Sumber:
---
Rabu, 15 Agustus 2012

Teks dan konteks

Ketika teks sebagai content
diinsert ke dalam perangkat
ruang dan waktu manusia,
sebenarnya di situ terdapat
sebuah aksioma yang
melekat pada sifat teks itu.
Yaitu kemampuannya untuk
menembus sekat-sekat
ruang dan waktu manusia.
Teks ini adalah narasi yang
abadi. Kemampuan itu
tersimpan rapi pada fakta
bahwa ia menggabungkan
antara keteguhan dan kelenturan. Ia teguh pada
kebenaran dasarnya, tapi lentur pada proses
manusiawinya.
Ruang dari sistem kehidupan yang terangkai dalam
teks ini adalah bumi. Sementara waktunya adalah
waktu manusia sejak mereka menghuni bumi. Jadi
sejarah adalah waktunya. Bumi adalah panggungnya.
Manusia adalah aktornya. Teks ini adalah
skenarionya. Dari situ sebuah cerita kehidupan
dirakit. Itu sebabnya mengapa dua pertiga dari isi
teks ini adalah ceirta kehidupan beragam manusia
tentang bagaimana mereka melakoni hidup. Sisanya
adalah hukum-hukum normatif yang jika diterapkan
akan melahirkan sebuah cerita kehidupan yang
indah.
---
Permintaan tugas: Lanjutkan tulisan tentang teks dan konteks di atas, mulai dari sesudah kalimat terakhirnya.

Bahan terkumpul:
---
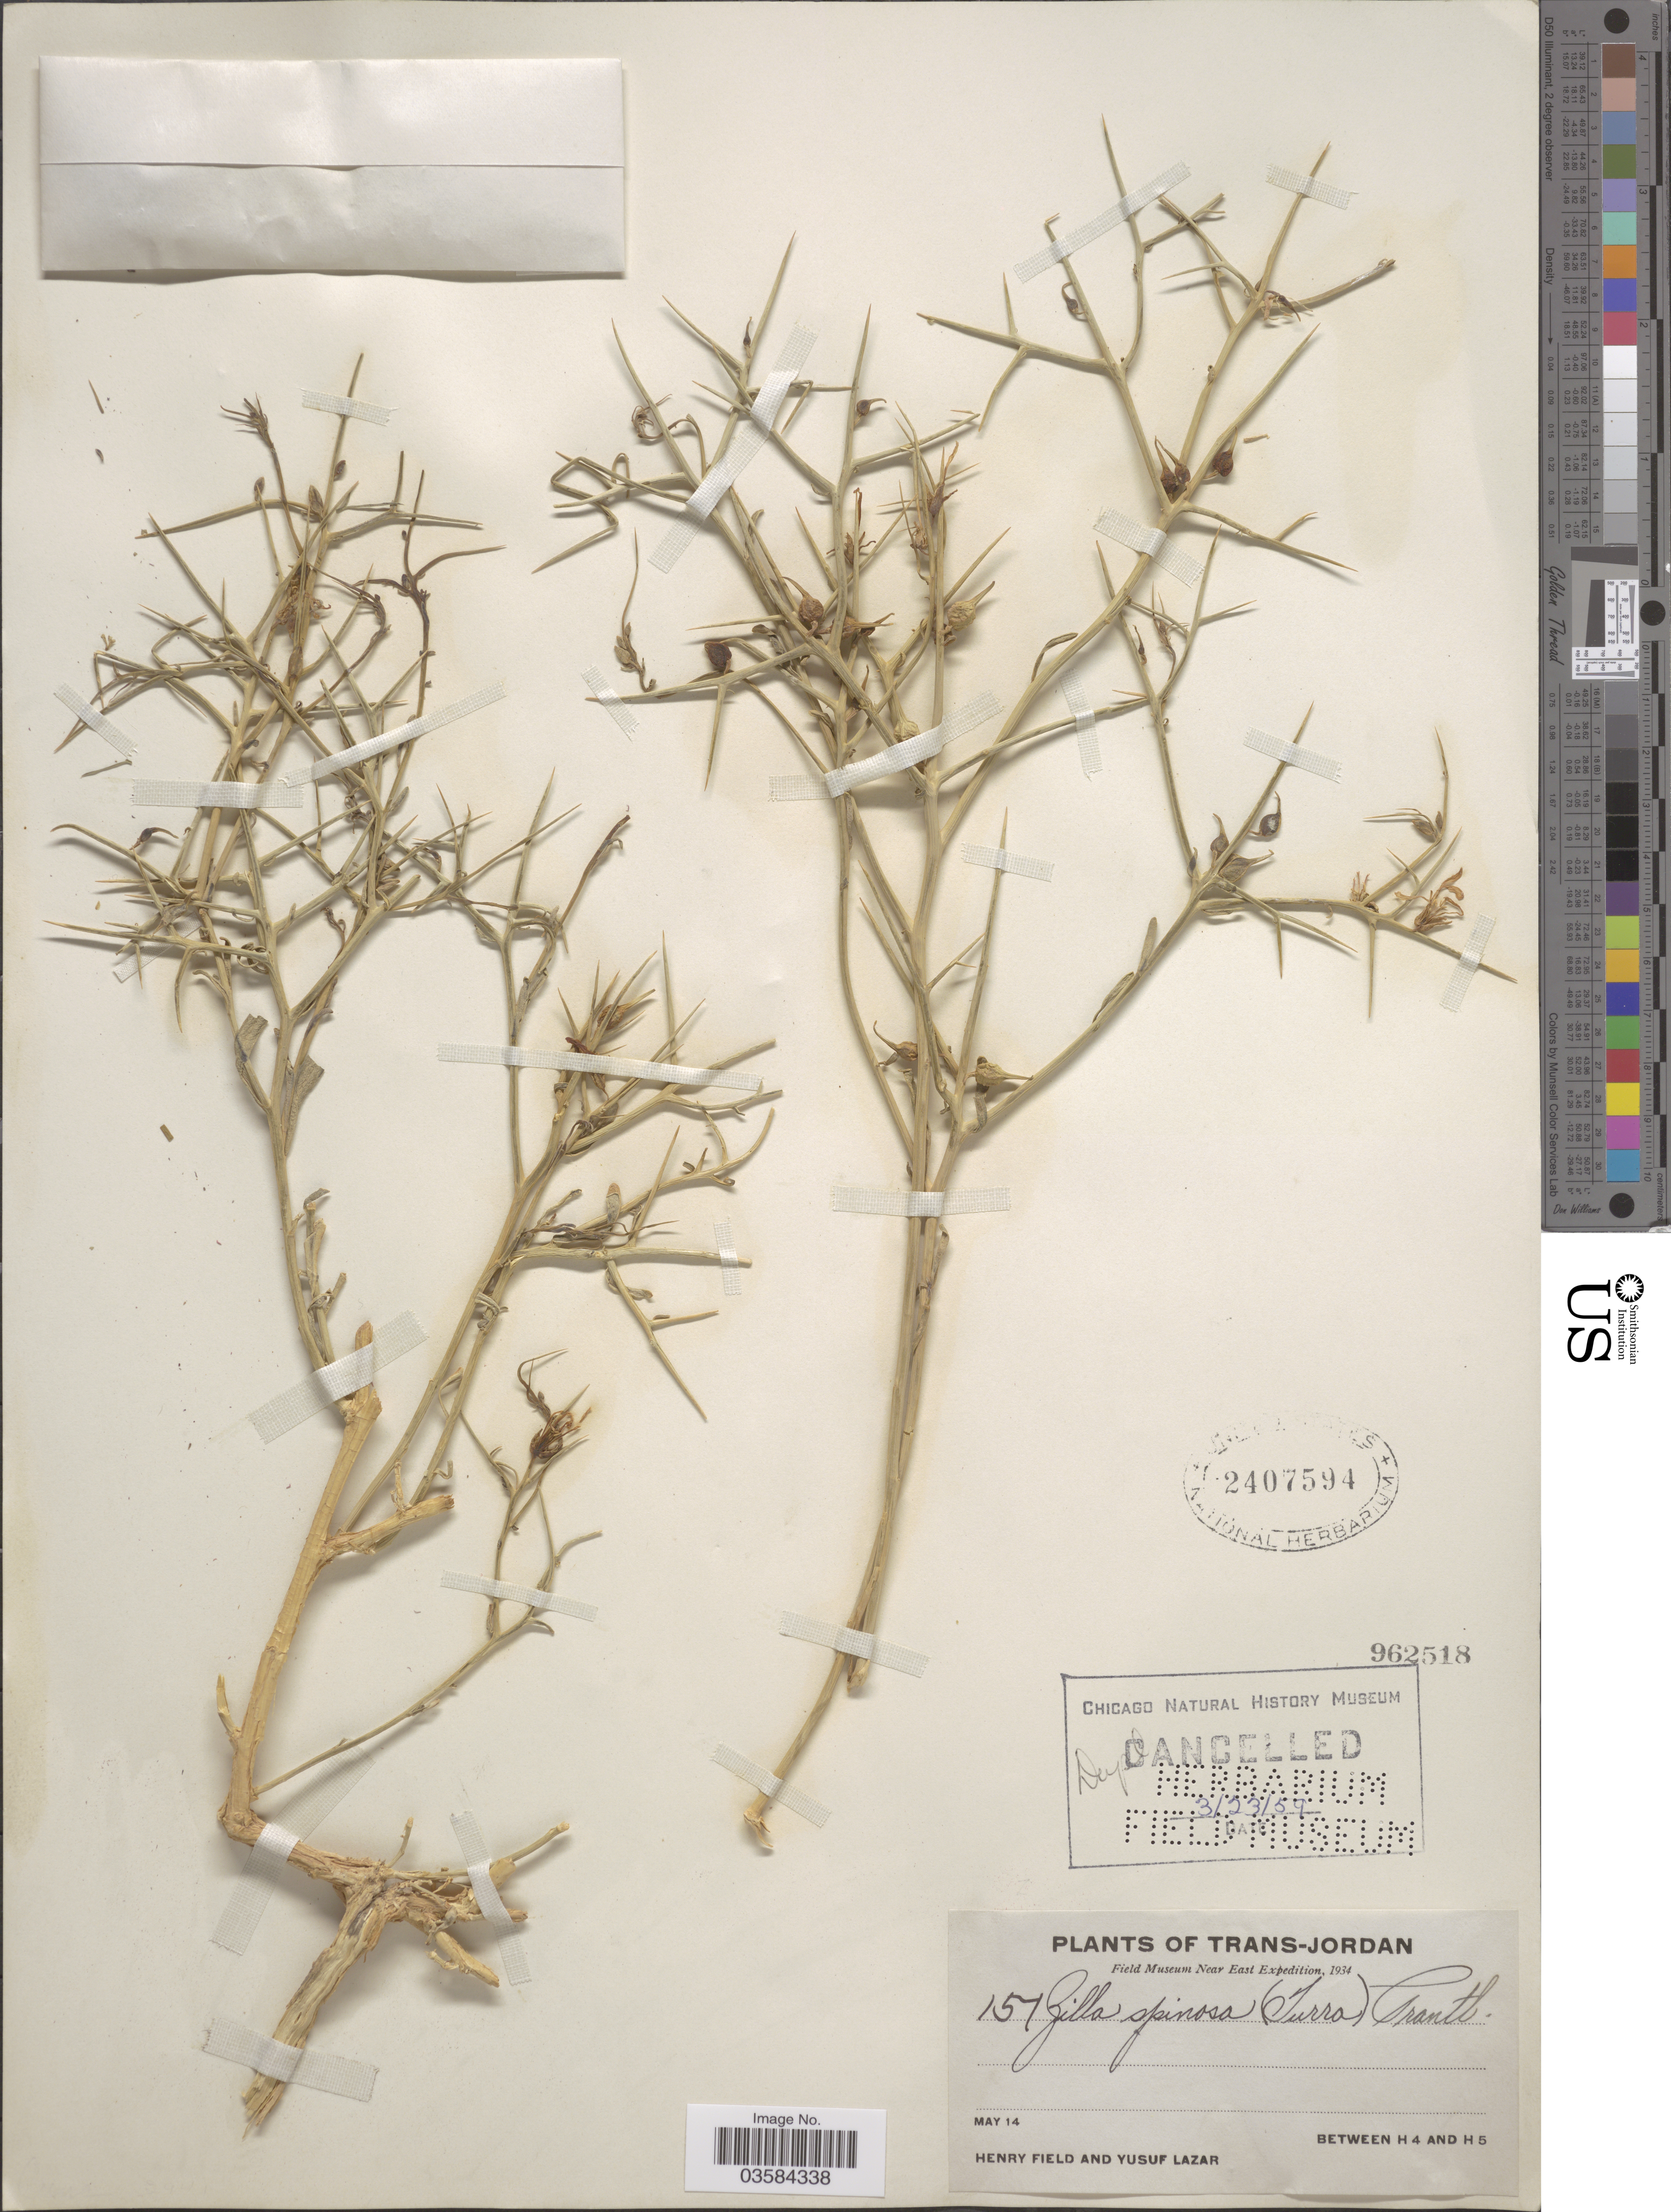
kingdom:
---
Jawaban latihan:
Karena sebagian besar isi teks ini adalah sejarah,
maka konteks menjadi sangat penting sebagai faktor
penjelas. Sejarah kehidupan Rasulullah SAW adalah
ruang dan waktu di mana teks ini diimplementasikan.
Dengan begitu kita mendapatkan referensi hidup
untuk memahami teks melalui kehidupan Rasulullah
SAW. Jika kehidupan Rasulullah kita peroleh secara
valid melalui narasi beliau atau narasi sahabat-
sahabat beliau tentang beliau, maka sekarang kita
mendapatkan dua teks. Dan kedua teks saling
menafsirkan satu sama lain. Inilah yang dimaksud
oleh para mufassirin dengan metode at tafsir bir
riwayah (menafsir teks dengan teks). Misalnya tafsir
Imam Ath-Thabari, Ibu Katsir dan lainnya.
Sebagian dari kehidupan Rasulullah SAW itu adalah
riwayat atas kata. Sebagiannya lagi adalah riwayat
atas tindakan dan sikap. Tapi keseluruhannya adalah
riwayat kehidupan yang lengkap sekaligus kompleks.
Jika riwayat-riwayat itu tidak dirangkai dalam suatu
konstruksi yang komprehensif maka hasilnya wajah
kehidupan yang boleh jadi bopeng . Misalnya, jika kita
hanya mengangkat riwayat peperangan Rasulullah
SAW, maka yang akan tampak adalah seorang
komandan perang yang seluruh hidupnya hanya
diabadikan untuk peperangan. Sisi lain tentang
kehidupan keluarga dan kemasyarakatan serta
ekonomi mungkin hilang. Lalu lahirlah pemahaman
yang cacat atas teks, dan lahirlah selanjutnya
penerapan atas teks yang juga pincang.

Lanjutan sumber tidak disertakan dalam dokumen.